Он развязал мешки, достал белье, кожаные тапочки и начал не спеша раздеваться. Снял рубаху, скинул сапоги, стащил порванные на одном колене штаны – остался в одних трусах.
Володька, ставя чайник на огонь, искоса посматривал на него. Здоровый, черт!
Кузьма вскинул на руку полотенце, белье, взял мыло.
– Тебе бы тоже не мешало. Посмотри, на кого похож.
– Мы не городские, – съязвил Володька. – Это в городе к одиколону привыкли. – Слово «одеколон» он нарочно произнес на простецкий лад.
– Дурак, – сказал Кузьма и направился к речке.
Он шел осторожно, непривычно ступая босыми ногами по смятой траве и заметно припадая па левую ногу – ниже колена она была сплошь исполосована глубокими рваными рубцами.
«На войне был», – подумал Володька и тут же довольно усмехнулся: Кузьма, подстегиваемый комарами, вынужден был перейти на бег. Сначала качнул одним плечом, потом другим и закачался, как лось на разминке, лениво, нехотя выбрасывая длинные ноги.
В предзакатной тишине слышно было, как он плещется в воде, шумно отфыркивается. Пуха, томимая любопытством, раза два приближалась к прибрежным кустам, но спуститься к речке не решилась.
Вернулся Кузьма посвежевший, с мокрыми, зачесанными назад волосами, в белой чистой рубашке, заправленной в легкие матерчатые штаны, на ногах тапочки – совсем как с прогулки. Выстиранную рабочую одежду развесил на кольях около огня.
– У тебя что из харчей? – спросил он, роясь в своей корзине.

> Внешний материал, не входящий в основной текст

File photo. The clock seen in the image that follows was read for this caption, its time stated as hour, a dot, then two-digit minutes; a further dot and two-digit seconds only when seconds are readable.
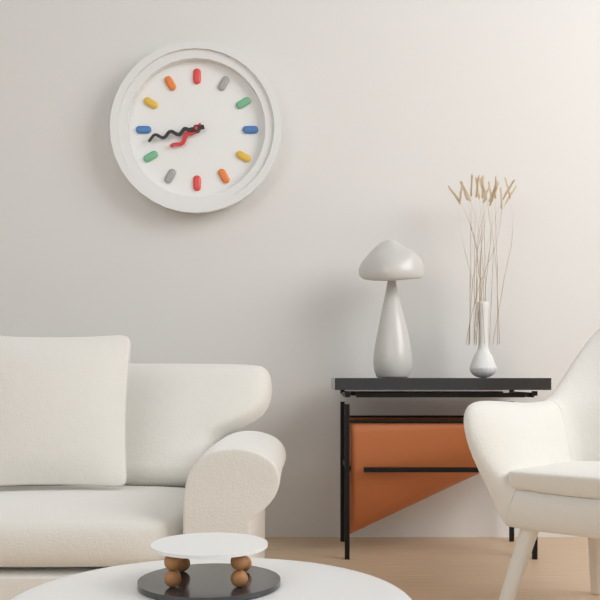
7.43
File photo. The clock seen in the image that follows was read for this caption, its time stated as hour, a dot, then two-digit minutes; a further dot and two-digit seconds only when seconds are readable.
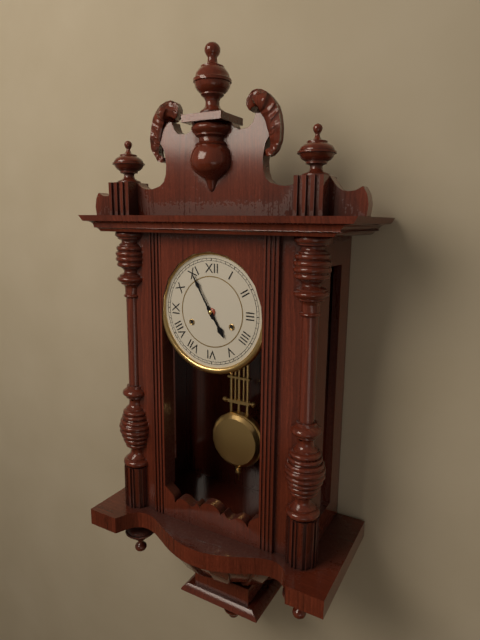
4.55
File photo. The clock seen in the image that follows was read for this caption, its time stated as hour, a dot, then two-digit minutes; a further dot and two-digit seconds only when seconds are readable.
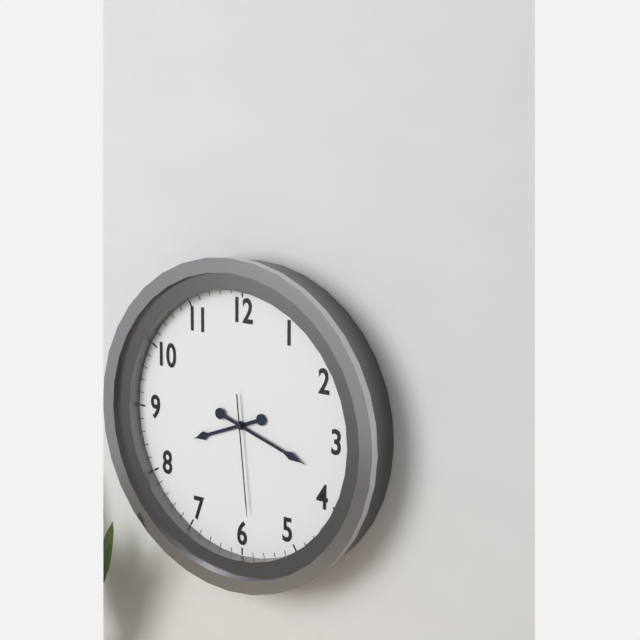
8.18.29
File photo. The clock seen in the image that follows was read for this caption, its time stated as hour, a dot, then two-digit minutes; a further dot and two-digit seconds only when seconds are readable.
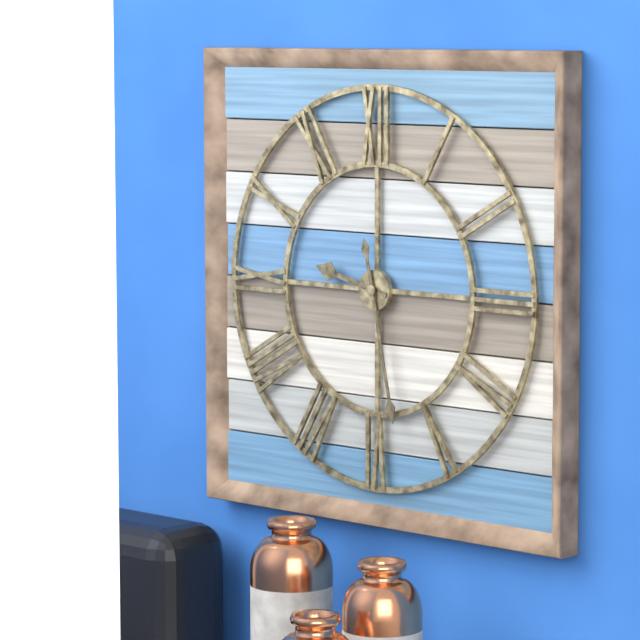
9.28
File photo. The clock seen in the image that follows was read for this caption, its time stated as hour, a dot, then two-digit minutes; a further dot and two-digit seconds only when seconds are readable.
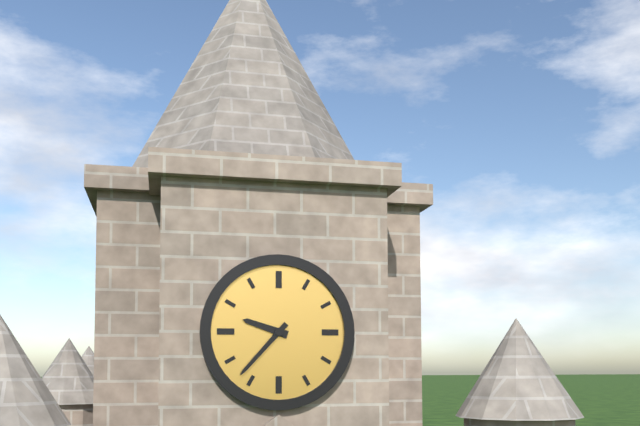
9.37
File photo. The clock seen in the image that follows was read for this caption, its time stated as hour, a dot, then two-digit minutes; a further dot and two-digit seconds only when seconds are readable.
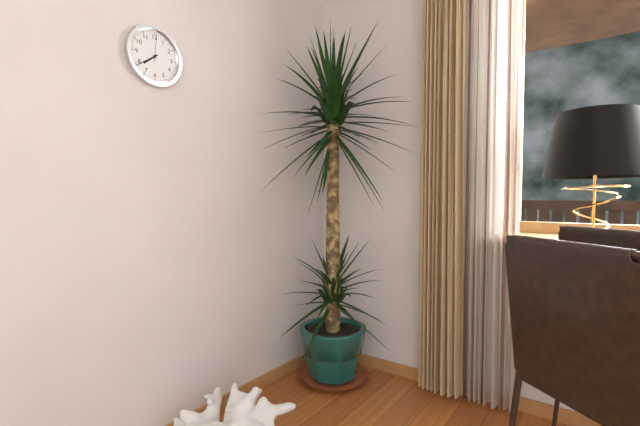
7.39
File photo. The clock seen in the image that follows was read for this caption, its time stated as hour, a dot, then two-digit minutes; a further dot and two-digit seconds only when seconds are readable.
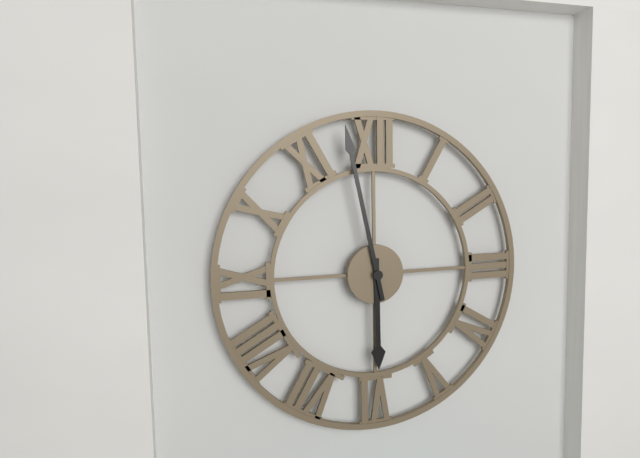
5.58
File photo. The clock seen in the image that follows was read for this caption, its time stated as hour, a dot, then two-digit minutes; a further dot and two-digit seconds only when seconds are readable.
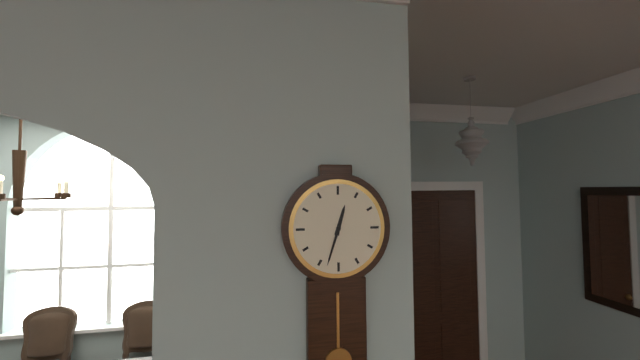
12.33
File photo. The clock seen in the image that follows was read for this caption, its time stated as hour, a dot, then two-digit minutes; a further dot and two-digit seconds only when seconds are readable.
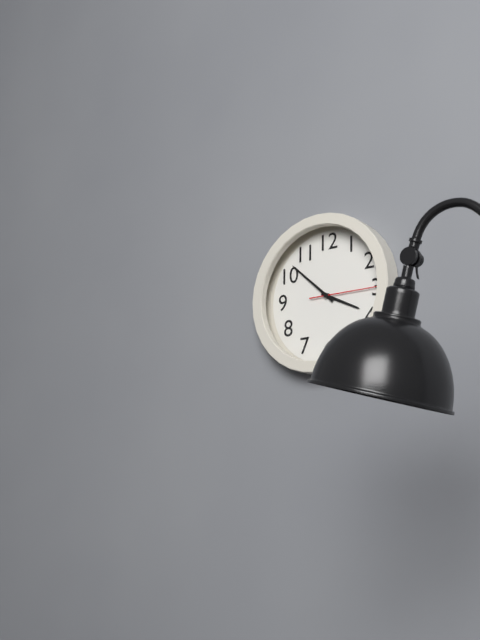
3.52.15
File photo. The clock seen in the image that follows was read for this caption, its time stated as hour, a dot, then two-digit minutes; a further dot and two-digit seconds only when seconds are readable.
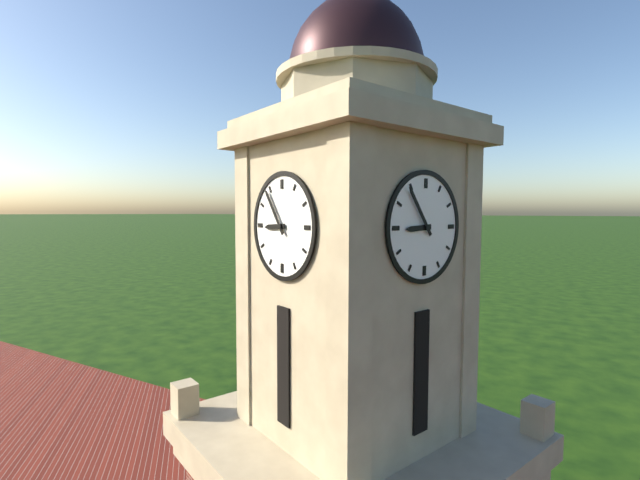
8.54
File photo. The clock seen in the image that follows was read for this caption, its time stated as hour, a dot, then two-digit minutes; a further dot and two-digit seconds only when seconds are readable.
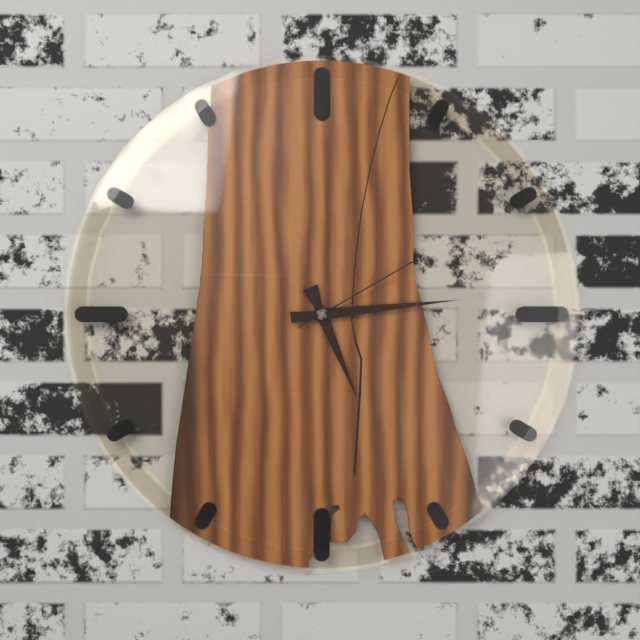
5.14.10
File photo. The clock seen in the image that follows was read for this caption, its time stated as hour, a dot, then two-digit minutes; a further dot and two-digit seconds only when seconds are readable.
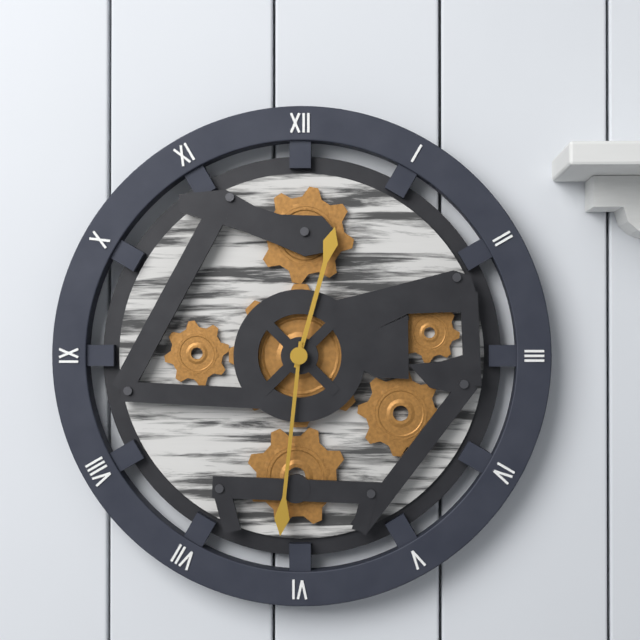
12.31
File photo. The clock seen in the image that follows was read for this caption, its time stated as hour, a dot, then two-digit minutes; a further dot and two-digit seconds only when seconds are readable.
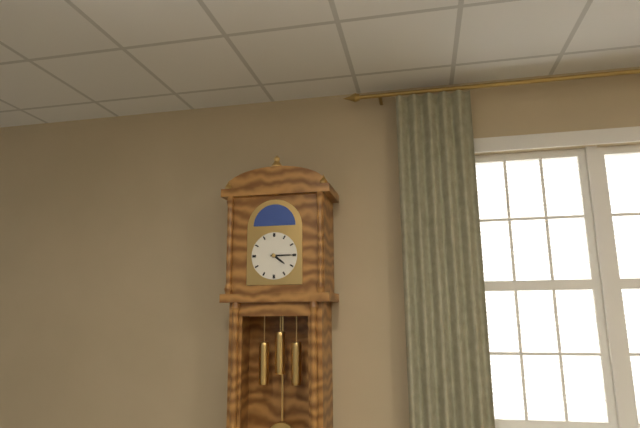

Володька промолчал. Какое ему дело до его харчей?
И, глядя, как Кузьма засыпает в котелок пшено, подумал, что неплохо было бы и ему что-нибудь сварить, хотя бы трески, – валяется где-то в мешке звено. Но тут же мысленно махнул рукой: не привыкать – и чаю похлещет.
Чайник давно уже вскипел, но Кузьма затеял еще точить косу. Как будто нельзя подождать до утра! Володьку мутило от голода, ноздри щекотал вкусный аромат пшенной каши, булькающей в котелке, и, вращая брызжущее искрами точило, он на все лады клял этого бесчувственного чурбана.
Когда они сели наконец за стол, солнце уже закатилось. Холодная сырость наползала из кустов.
Володька достал из мешка бутылку с постным маслом, налил в кружку, запустил туда ржаной кусок.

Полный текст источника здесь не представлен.